TASK
Using the listing below, determine the count of lines with the word "MULTIPLY" and reply only with it.

INFORMATION
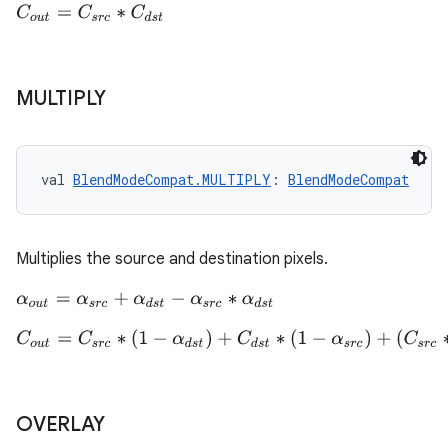
C
o
u
t
=
C
s
r
c
∗
C
d
s
t
MULTIPLY
val 
BlendModeCompat.MULTIPLY
: 
BlendModeCompat
Multiplies the source and destination pixels.
α
o
u
t
=
α
s
r
c
+
α
d
s
t
−
α
s
r
c
∗
α
d
s
t
C
o
u
t
=
C
s
r
c
∗
(
1
−
α
d
s
t
)
+
C
d
s
t
∗
(
1
−
α
s
r
c
)
+
(
C
s
r
c
∗
C
d
s
t
)
OVERLAY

RESULT
2